**Excerpted text**
>>>
At the 11th hour, leadership struck a budget deal to avert a government shutdown Friday, April 8. But that’s last year’s budget—and it’s six months overdue.

WBEZ’s Jason Marck spoke to Charlie Wheelan, a senior lecturer at the Harris School of Public Policy at the University of Chicago, on Monday’s Eight Forty-Eight to make sense of the ongoing budget battles in Washington. Wheelan franed the last-minute line-item talks in terms of a household budget.

“Imagine you and your spouse have been up all night with all the receipts; you’ve argued, you’ve done the math and at the end of it, the morning light comes up and you realize that all you’ve managed to do is pay the minimum balance on your credit card,” Wheelan explained.

But at some point, Wheelan said, it dawns that [you] cannot actually pay the full balance on the card much less a car or mortgage payment. Putting off payments month after month is about where the federal government is on its own balancing efforts, Wheelan explained.

By failing to pass a budget last year, Democrats yielded considerable leverage to the newly-appointed Republican majority in the House. That said, Wheelan explained that it’s the GOP tail—the Tea Party—that’s wagging the dog of the Republicans.

“[John] Boehner had to deliver something to this vocal and influential and winning in November piece of the party,” Wheelan said. Further, Wheelan observed that the Tea Party is different than tails of yore: It’s organized, it got leadership and it’s got a mandate from voters. And so it starts to look like a coalition government similar to those in Italy or Israel.

The next big item of the docket is another sizable leverage point: The debt ceiling is a cap set by Congress on the amount of debt the federal government can legally borrow. The United States is unique, Wheelan explained, in that Congress can say “no” to more borrowing. The problem is, the U.S. is consistently running deficits and needs to add to its tab in order to pay off said deficits and the previously due Treasury debt. Were Congress to refuse raising the roof, the U.S. could potentially default on its debt—a threat Wheelan called “quite serious.”
<<<
**Exercise aim**
Continue the article on the federal budget fight and the debt ceiling, starting after its last sentence.

(Records from a data source)
>>>
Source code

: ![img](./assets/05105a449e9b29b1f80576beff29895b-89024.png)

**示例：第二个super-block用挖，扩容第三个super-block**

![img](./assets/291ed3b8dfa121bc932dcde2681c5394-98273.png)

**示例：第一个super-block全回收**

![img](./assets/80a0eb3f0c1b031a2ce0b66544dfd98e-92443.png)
<<<
>>>
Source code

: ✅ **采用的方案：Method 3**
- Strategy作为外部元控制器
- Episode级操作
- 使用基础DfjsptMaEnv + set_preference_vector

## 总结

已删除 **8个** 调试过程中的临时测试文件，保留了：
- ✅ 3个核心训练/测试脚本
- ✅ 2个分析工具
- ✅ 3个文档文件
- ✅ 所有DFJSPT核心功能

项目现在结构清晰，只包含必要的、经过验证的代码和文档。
<<<
**Response to the exercise**
A battle on the debt ceiling is the latest opportunity Republicans seized in order to to hold the [Obama] administration’s feet to the fire.

“The Treasury bond is the gold standard (not literally) of the financial system. And if there’s even a whiff that people are not going to get their money back or that system is going to be disrupted then there’s going to be widespread concern, if not panic,” Wheelan warned.

But all of this, Wheelan said, is just prelude to the much larger conversations this country must have in regards to entitlements and health care and so on. In the nearer term, members of Congress must return to the negotiating table to vote on a 2012 budget. Both parties have what Wheelan described as “glaring blind spots.”

“The blind spot on the Democratic side is that we can just keep doing what we’re doing and it going to be OK—we cannot,” Wheelan said. If members care passionately about entitlement programs, he went on to say, they must fix the programs to sustain them—a framework for raising the retirement age to save Social Security has not been drawn nor has a system to contain the cost of health care.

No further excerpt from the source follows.